A second important piece of the bill is more funding for test-and-trace efforts. Most of the U.S. still doesn’t have enough testing or contact tracing to suppress future outbreaks of the virus. As a number of economists and public-health experts have pointed out, these suppression capabilities offer the single highest return on investment that government spending can get right now. Test-and-trace systems are the essential tool used by New Zealand, South Korea and other countries that have contained Covid-19. With the threat of the virus in check, economic reopening will be safe from sudden reversals.
When it comes to economic relief for households, though, the House bill could use some improvement. The bill’s main approach is to double down on the strategies in the CARES Act — modest one-time universal payments of $1,200 per person, plus a big extension of super-sized unemployment-insurance benefits through the end of the year.
This is a lot of money, which is good. But much more of it should be in the form of universal payments and less in the form of unemployment benefits. The main reason is that many unemployed Americans have had trouble accessing the benefits that the CARES Act allotted to them, and there’s no reason to expect anything different in the coming months. State unemployment systems are not equipped to deal with the number or scale of the requests being made. So far, this has meant that a very large share of unemployed workers — by some estimates, almost half — have either been denied benefits or are still waiting.

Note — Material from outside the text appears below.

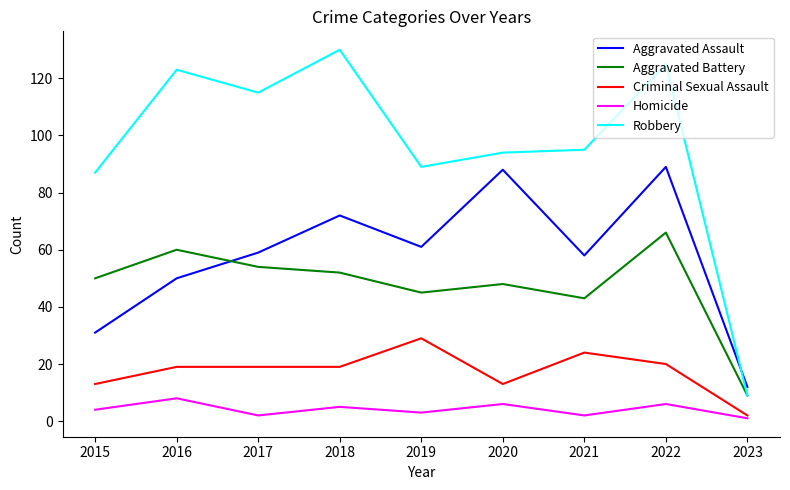

What are all the series names shown in the legend?

Aggravated Assault, Aggravated Battery, Criminal Sexual Assault, Homicide, Robbery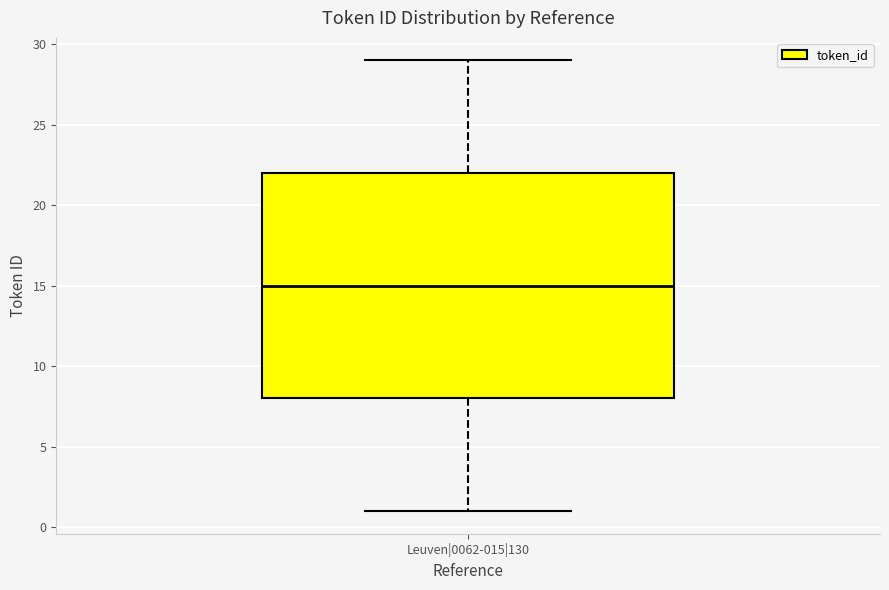

Where does the median line of the box for Leuven|0062-015|130 sit on the y-axis? The values are not printed on the chart, so give them approximately, as read against the axis.

15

This is unacceptable. So far, workers either denied or forced to wait have been spending down their savings, but there’s no way that can continue for the rest of 2020.
If the government wants to both minimize human suffering and cushion the long-term blow to consumer demand, it should shift much of the relief effort away from the unemployment-insurance system and toward universal payments. Instead of a one-time payment of $1,200 per person, the relief bill should include recurring universal payments for the rest of the year. Because these payments are administered through the tax system, they’re much quicker and more reliable than state unemployment checks. Also, because they’re universal instead of based on employment status, these payments are less likely to deter workers from going back to work quickly once the pandemic threat has passed.
The time for worrying about benefit targeting has passed. This depression is going to affect all Americans, and the solution is a relief bill that focuses more on supporting all Americans.